**Exercise material**
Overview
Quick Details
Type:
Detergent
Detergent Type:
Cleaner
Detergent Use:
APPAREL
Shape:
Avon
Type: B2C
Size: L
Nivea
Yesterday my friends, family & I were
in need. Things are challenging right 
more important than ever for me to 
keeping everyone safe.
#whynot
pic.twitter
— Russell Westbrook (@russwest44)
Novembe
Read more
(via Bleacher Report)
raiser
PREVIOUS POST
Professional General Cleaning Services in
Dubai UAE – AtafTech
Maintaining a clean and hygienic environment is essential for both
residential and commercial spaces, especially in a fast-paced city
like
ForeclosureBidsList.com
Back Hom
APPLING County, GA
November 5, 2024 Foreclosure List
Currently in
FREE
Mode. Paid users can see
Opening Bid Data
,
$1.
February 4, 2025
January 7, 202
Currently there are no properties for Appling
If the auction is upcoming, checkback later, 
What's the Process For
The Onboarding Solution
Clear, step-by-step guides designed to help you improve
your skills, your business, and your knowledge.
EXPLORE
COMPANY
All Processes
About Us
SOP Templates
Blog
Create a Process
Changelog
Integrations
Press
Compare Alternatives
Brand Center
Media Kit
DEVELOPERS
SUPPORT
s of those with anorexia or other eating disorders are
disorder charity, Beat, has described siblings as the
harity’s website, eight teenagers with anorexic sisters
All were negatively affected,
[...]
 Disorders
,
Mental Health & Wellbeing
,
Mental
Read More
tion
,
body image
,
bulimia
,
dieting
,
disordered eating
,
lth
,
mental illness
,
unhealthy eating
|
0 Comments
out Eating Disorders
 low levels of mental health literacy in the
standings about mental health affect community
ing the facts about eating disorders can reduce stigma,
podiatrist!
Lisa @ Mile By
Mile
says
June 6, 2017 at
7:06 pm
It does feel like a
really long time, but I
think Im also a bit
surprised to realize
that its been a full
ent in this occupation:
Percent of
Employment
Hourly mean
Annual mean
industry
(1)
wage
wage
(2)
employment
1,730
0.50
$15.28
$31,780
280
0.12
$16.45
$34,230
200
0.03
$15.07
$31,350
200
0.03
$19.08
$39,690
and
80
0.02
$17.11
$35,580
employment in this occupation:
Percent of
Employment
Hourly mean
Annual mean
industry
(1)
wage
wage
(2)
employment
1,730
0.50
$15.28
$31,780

**Brief**
Each line of the records, from the opening one through the line holding "Compare Alternatives", should be restated word for word, with nothing else in the answer.

**Response for this exercise**
Overview
Quick Details
Type:
Detergent
Detergent Type:
Cleaner
Detergent Use:
APPAREL
Shape:
Avon
Type: B2C
Size: L
Nivea
Yesterday my friends, family & I were
in need. Things are challenging right 
more important than ever for me to 
keeping everyone safe.
#whynot
pic.twitter
— Russell Westbrook (@russwest44)
Novembe
Read more
(via Bleacher Report)
raiser
PREVIOUS POST
Professional General Cleaning Services in
Dubai UAE – AtafTech
Maintaining a clean and hygienic environment is essential for both
residential and commercial spaces, especially in a fast-paced city
like
ForeclosureBidsList.com
Back Hom
APPLING County, GA
November 5, 2024 Foreclosure List
Currently in
FREE
Mode. Paid users can see
Opening Bid Data
,
$1.
February 4, 2025
January 7, 202
Currently there are no properties for Appling
If the auction is upcoming, checkback later, 
What's the Process For
The Onboarding Solution
Clear, step-by-step guides designed to help you improve
your skills, your business, and your knowledge.
EXPLORE
COMPANY
All Processes
About Us
SOP Templates
Blog
Create a Process
Changelog
Integrations
Press
Compare Alternatives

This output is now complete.